## Objective 1
In the passage on Sammy Davis, Jr., what role does Davis play in Sergeants 3?

>> BEGIN Document excerpt

The 20th Century gave us an explosion of legendary entertainers. So many on that list. A sampling in song would have to include Judy Garland, Ella Fitzgerald, Frank Sinatra. Music: Gershwin, Ellington, Glenn Miller. Comedy: Chaplin, Keaton, Laurel & Hardy. Dance: Astaire, Kelly, Bill “Bojangles” Robinson. You can fill in your own favorites.
But there’s one name that deserves to be mentioned here, for he was a quadruple threat: he could sing, dance, and act equally well in comedy or drama. His star flew across stage, screen, TV, and Vegas.
His name was Sammy Davis, Jr. (the image capture is Sammy, age 6).
I recall seeing two of his movies as a kid. In Sergeants 3, a 1962 remake of Gunga Din set in the Old West, Davis plays Jonah (the Gunga Din role). He’s the company bugler. At the crucial moment the wounded Jonah crawls up to a cliff to sound an alarm on his bugle, saving the day. I don’t remember any other scene in the movie except that one.

>> END Document excerpt
>> BEGIN Data entries

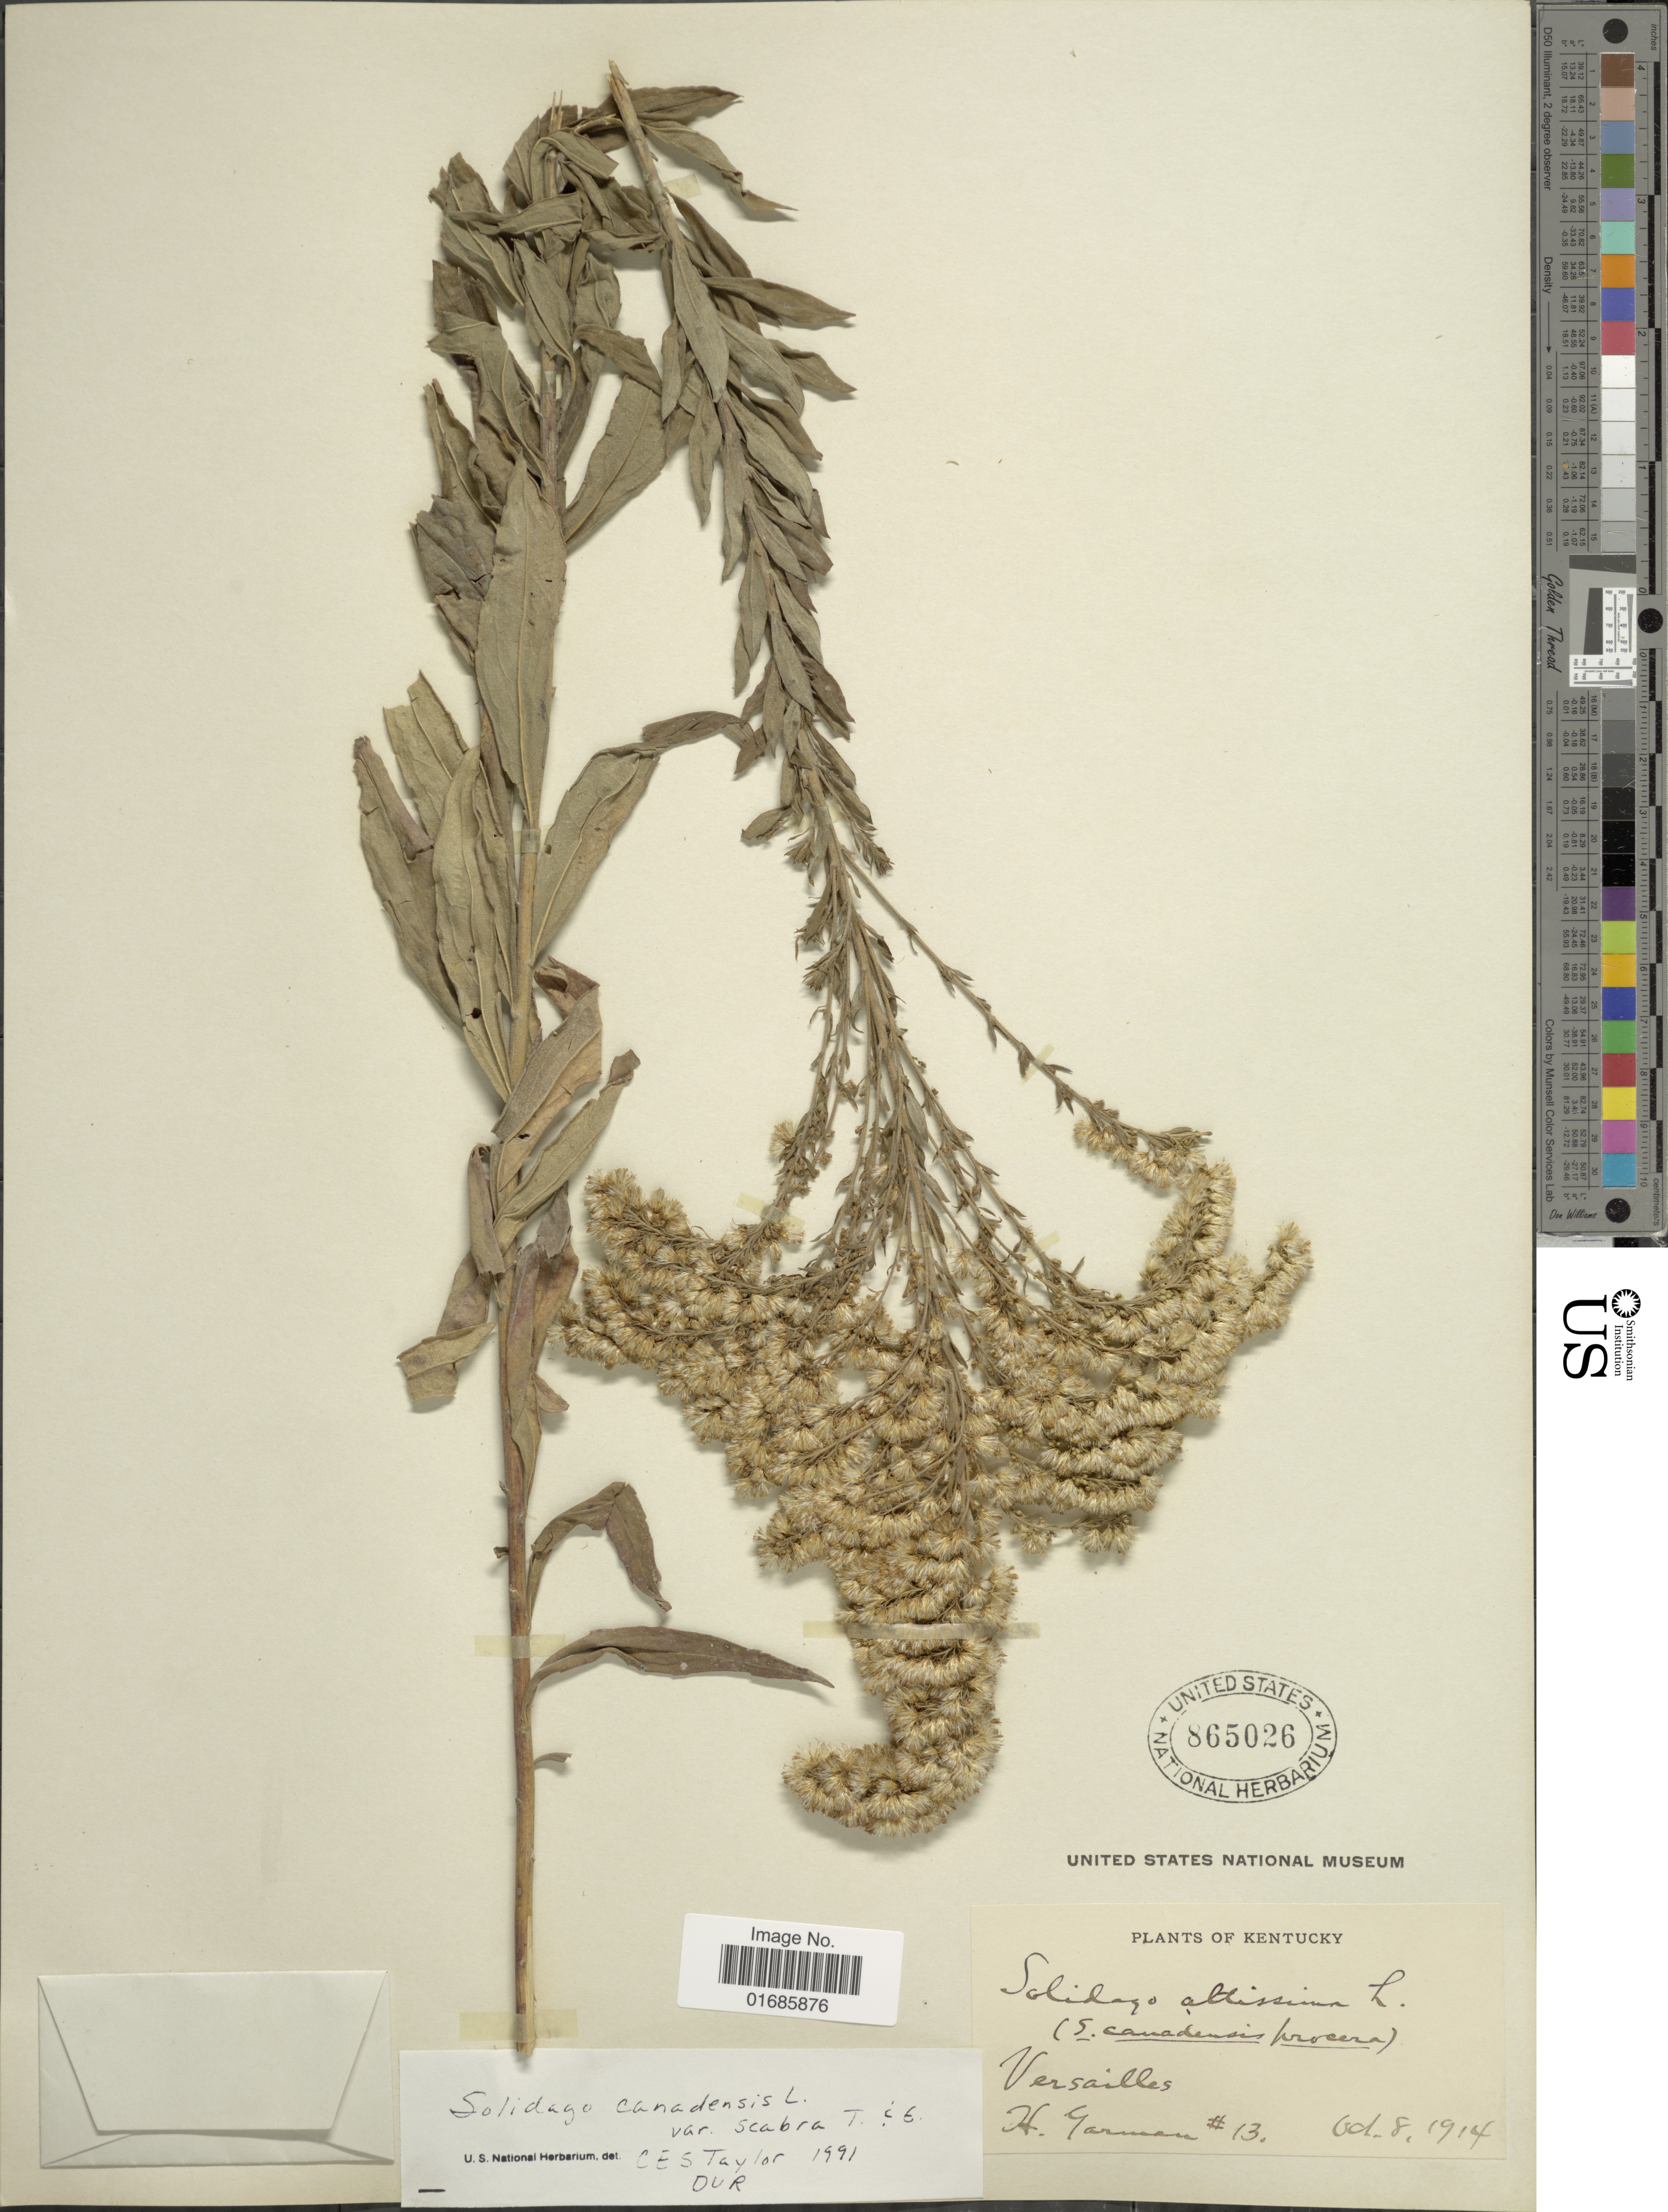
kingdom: Plantae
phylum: Tracheophyta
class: Magnoliopsida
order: Asterales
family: Asteraceae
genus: Solidago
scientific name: Solidago canadensis var. scabra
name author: (Muhl. ex Willd.) Torr. & A. Gray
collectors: H. Garman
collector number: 13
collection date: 1914-10-08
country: United States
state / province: Kentucky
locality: Versailles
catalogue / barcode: US 865026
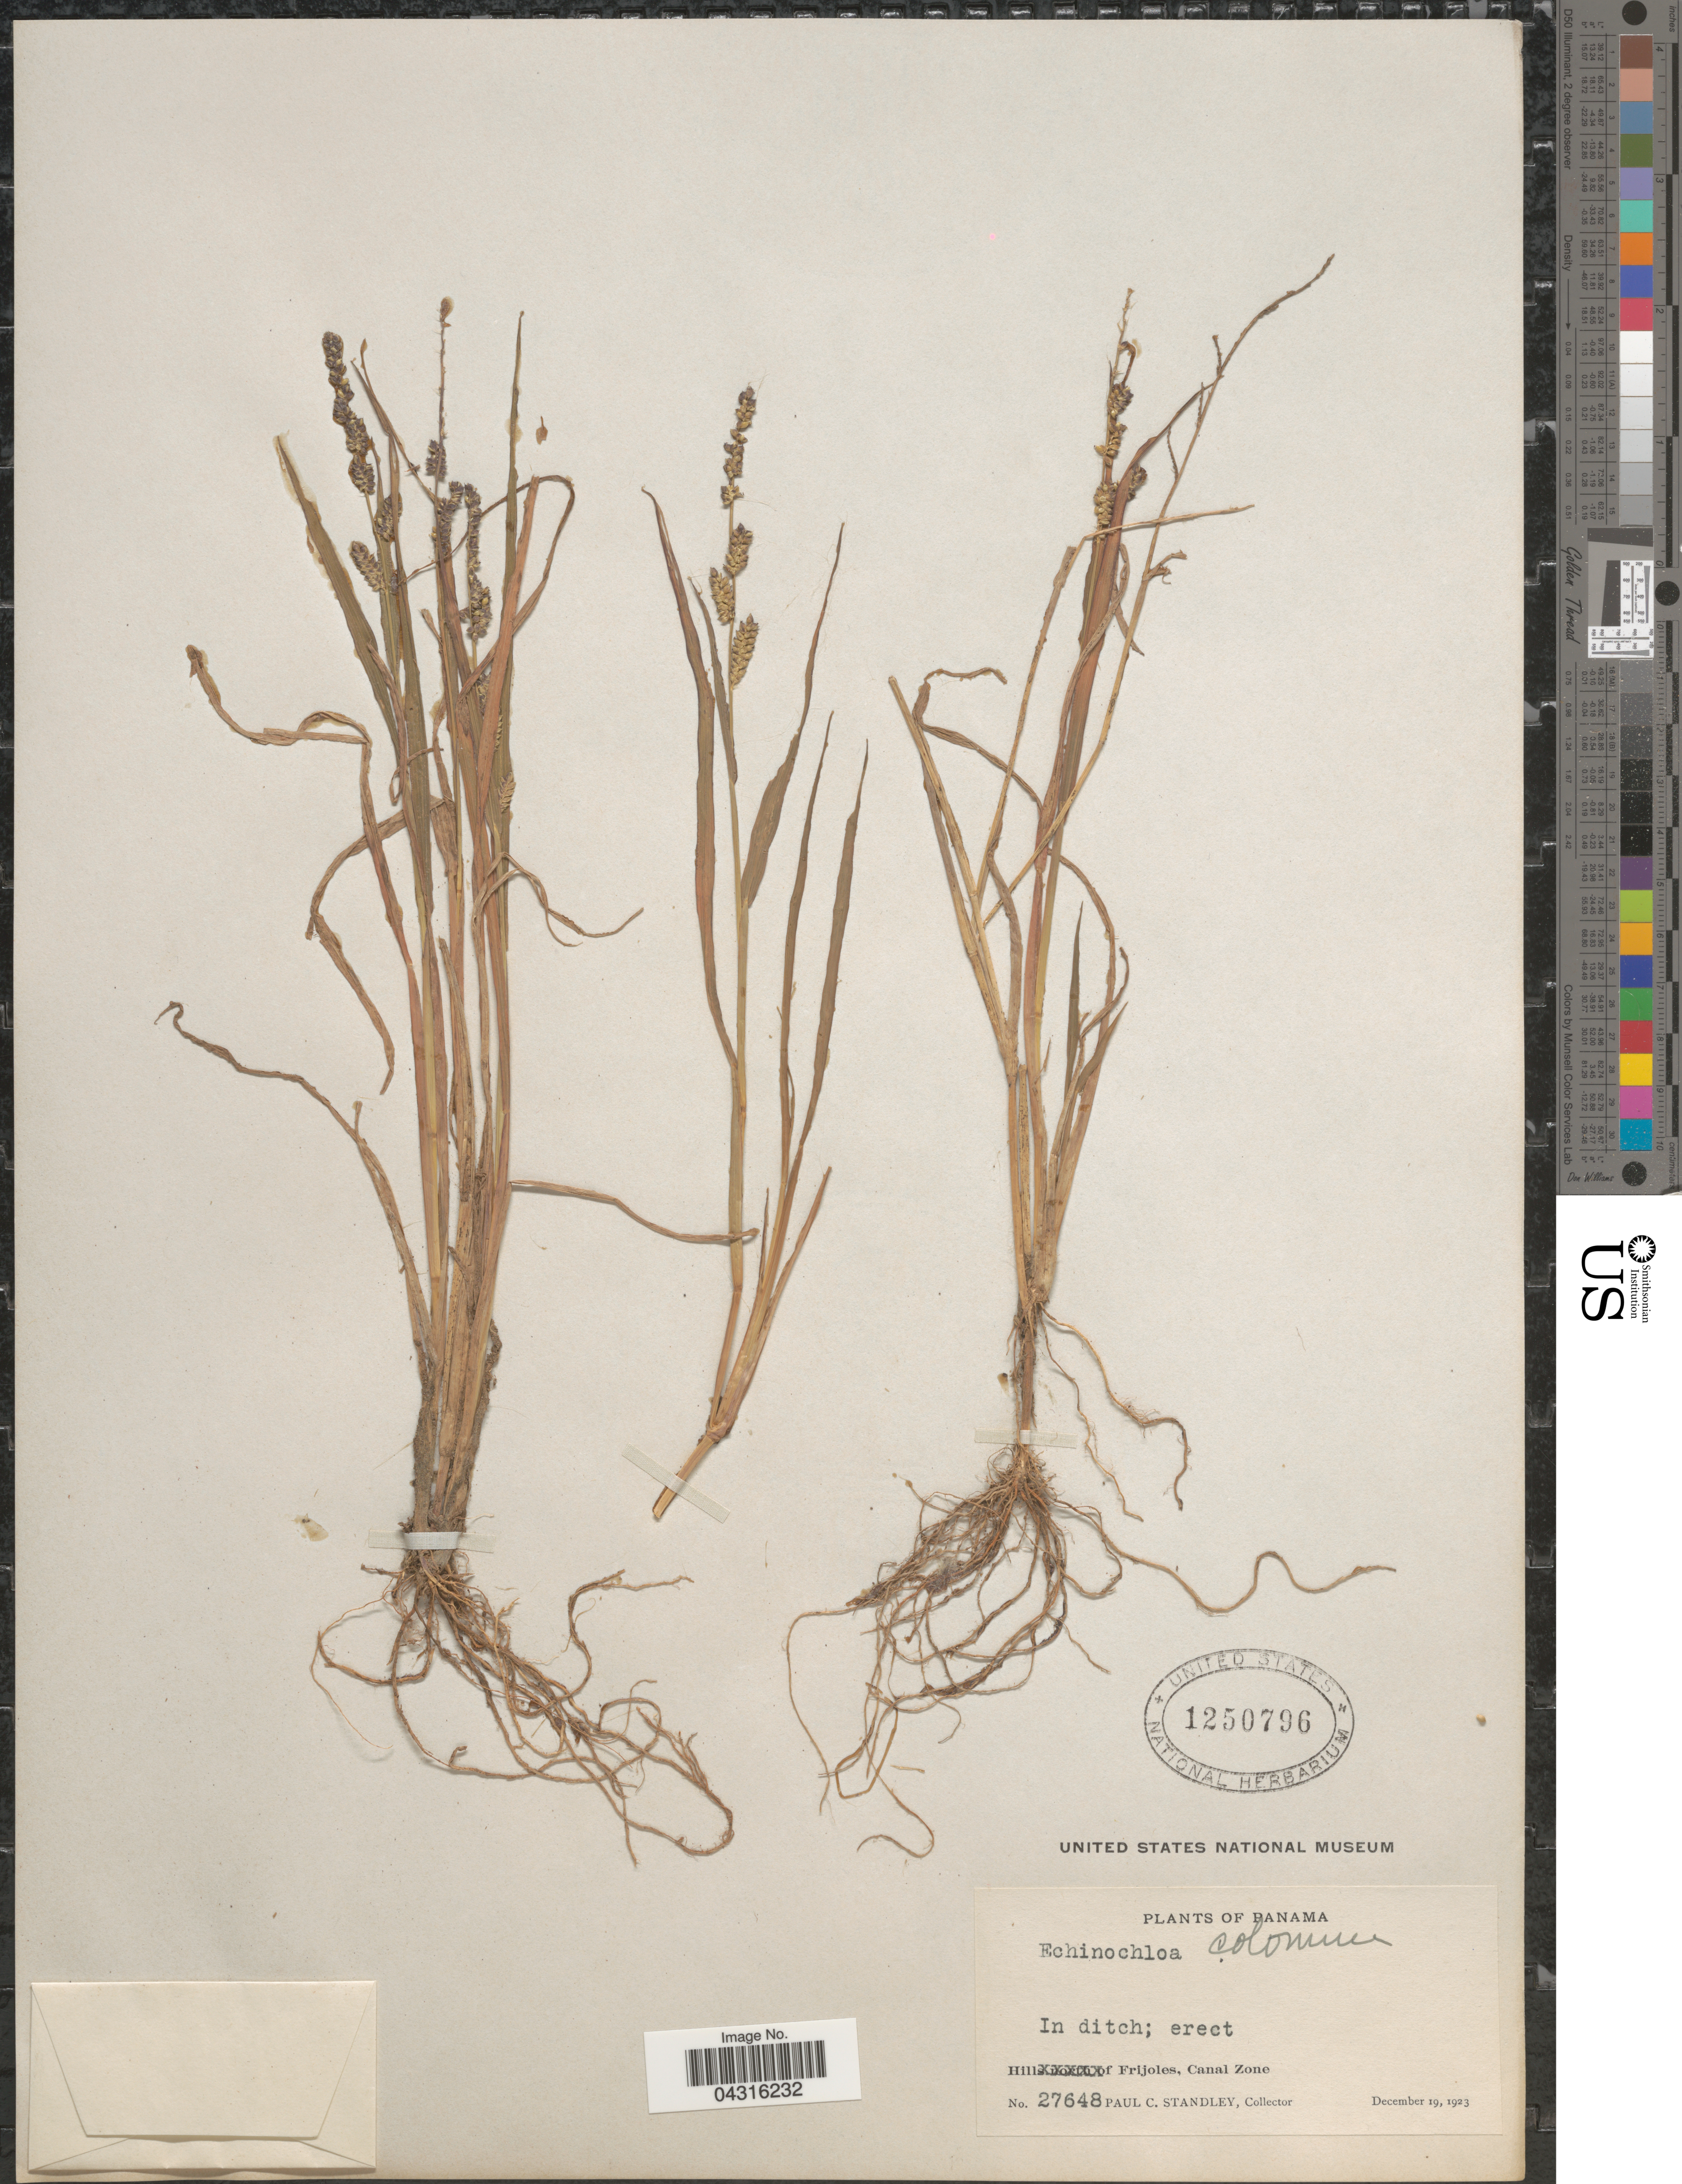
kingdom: Plantae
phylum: Tracheophyta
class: Liliopsida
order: Poales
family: Poaceae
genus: Echinochloa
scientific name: Echinochloa colona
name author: (L.) Link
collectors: P. C. Standley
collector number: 27648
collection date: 1923-12-19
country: Panama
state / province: Colón / Panamá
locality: In ditch; Hill Frijoles, Canal Zone.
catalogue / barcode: US 1250796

>> END Data entries

## Objective 2
Duplicate both plant specimen entries above line for line, omitting the pictures.

## Task response 1
Jonah, the company bugler.

## Task response 2
kingdom: Plantae
phylum: Tracheophyta
class: Magnoliopsida
order: Asterales
family: Asteraceae
genus: Solidago
scientific name: Solidago canadensis var. scabra
name author: (Muhl. ex Willd.) Torr. & A. Gray
collectors: H. Garman
collector number: 13
collection date: 1914-10-08
country: United States
state / province: Kentucky
locality: Versailles
catalogue / barcode: US 865026
kingdom: Plantae
phylum: Tracheophyta
class: Liliopsida
order: Poales
family: Poaceae
genus: Echinochloa
scientific name: Echinochloa colona
name author: (L.) Link
collectors: P. C. Standley
collector number: 27648
collection date: 1923-12-19
country: Panama
state / province: Colón / Panamá
locality: In ditch; Hill Frijoles, Canal Zone.
catalogue / barcode: US 1250796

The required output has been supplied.